What do these results mean?
It is important to realise that BM analysis does not give any information about health effects; instead it is a measure of the overall effectiveness of exposure control measures. Nevertheless it is important that the purpose of BM is clearly explained to each individual taking part and that their informed consent is obtained. Following extensive field surveys it is clear that a 'none detected' result for urinary isocyanate metabolite is achievable for most sprayers. This is not a formal Guidance Value, but it is an indicator of what HSE views as 'reasonably practicable' in spray booths and elsewhere.
A BM survey of a variety of MVR companies, ranging from national dealerships to 'one man' operations, was carried out.
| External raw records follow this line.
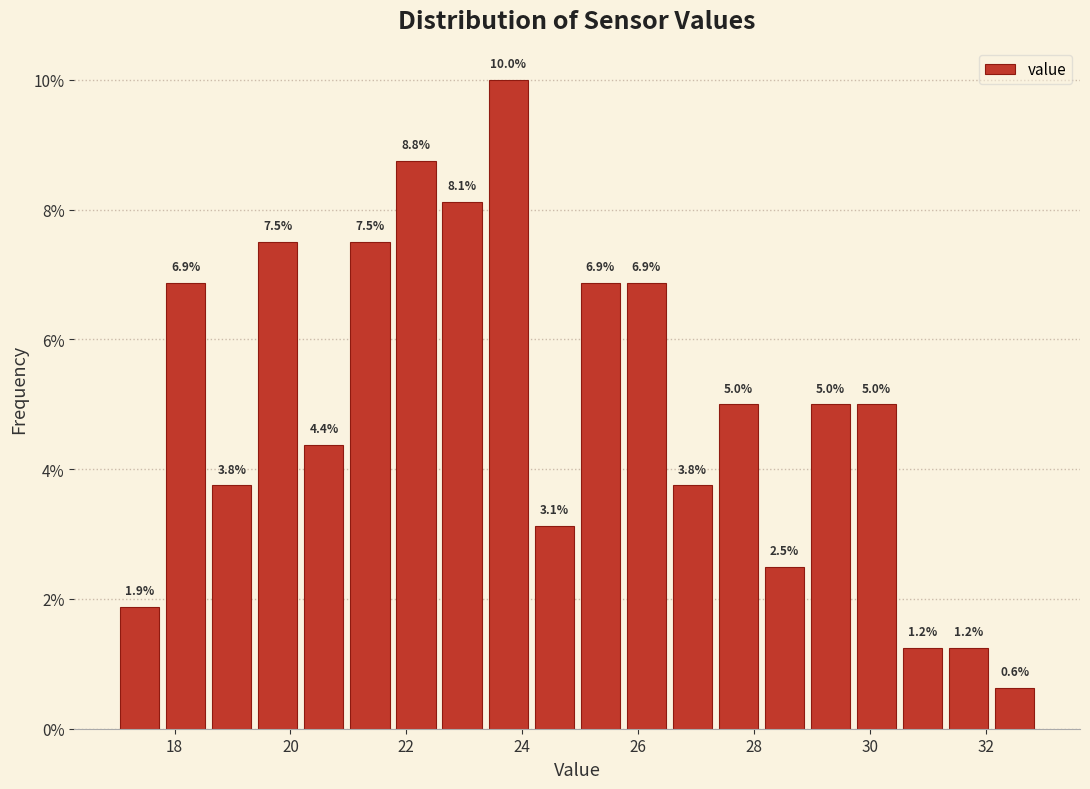

Around what value on the x-axis is the tallest bar? Give the approximate position of its centre, as read against the axis.

23.8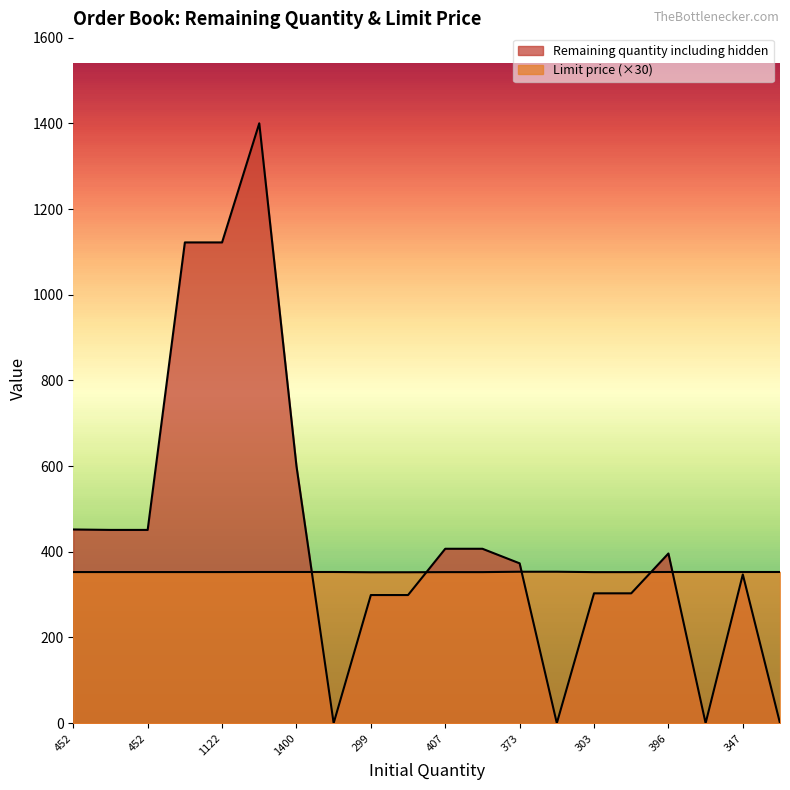

How many times do Remaining quantity including hidden and Limit price cross each other?

5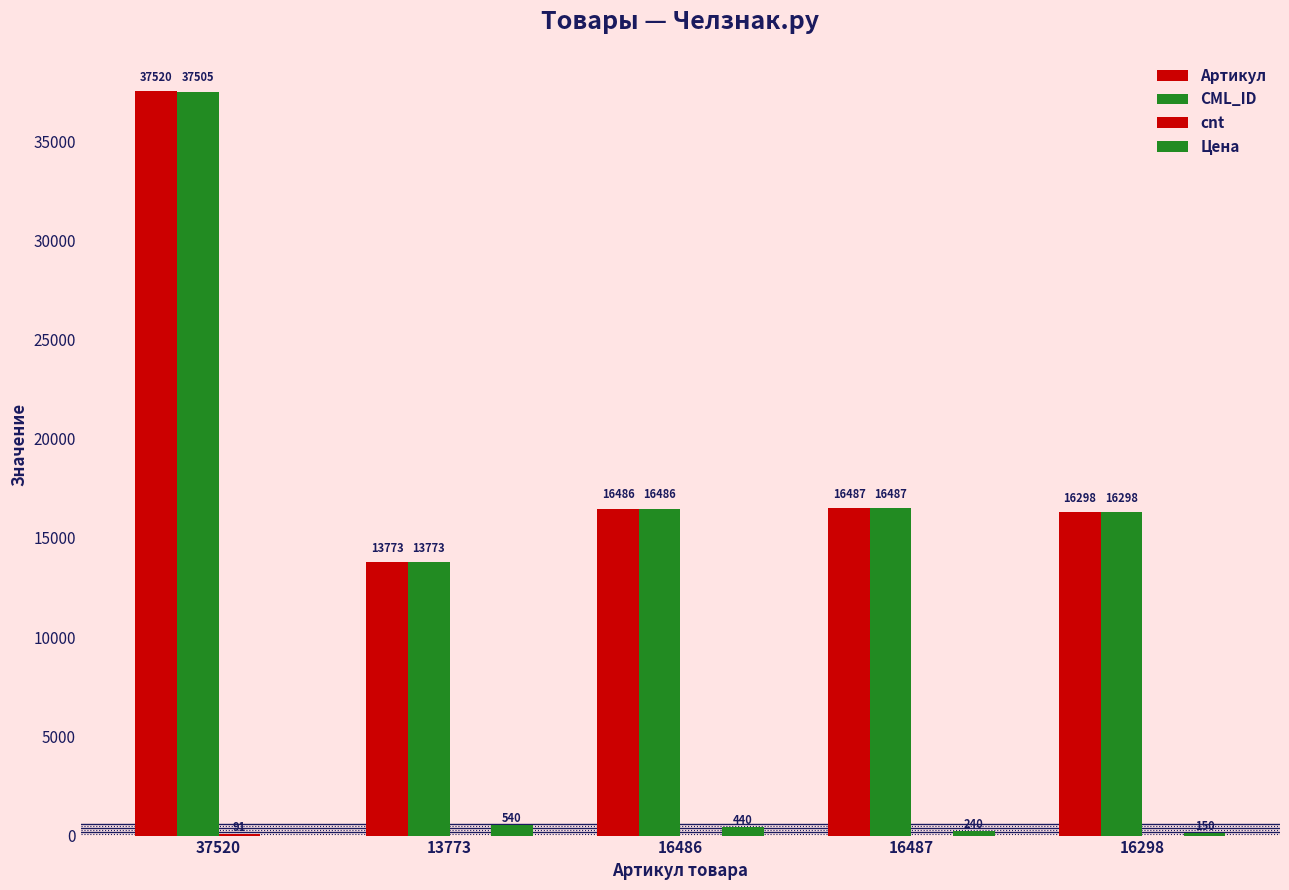

What is the minimum value for CML_ID?

13773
Factors that might lead to isocyanates exposure were identified. These included:
- Spraying above head height because respiratory protective equipment sometimes does not fit properly when people look upwards;
- Briefly lifting visors to take a closer look at the job, wearers are then not protected;
- Entering a spray booth soon after spraying without observing the correct 'clearance time';
- Entry of unprotected workers into spray areas to speak to protected colleagues during spraying.
BM allowed these risk factors, which might otherwise have gone unnoticed, to be identified and highlighted areas where improved health and safety procedures were needed.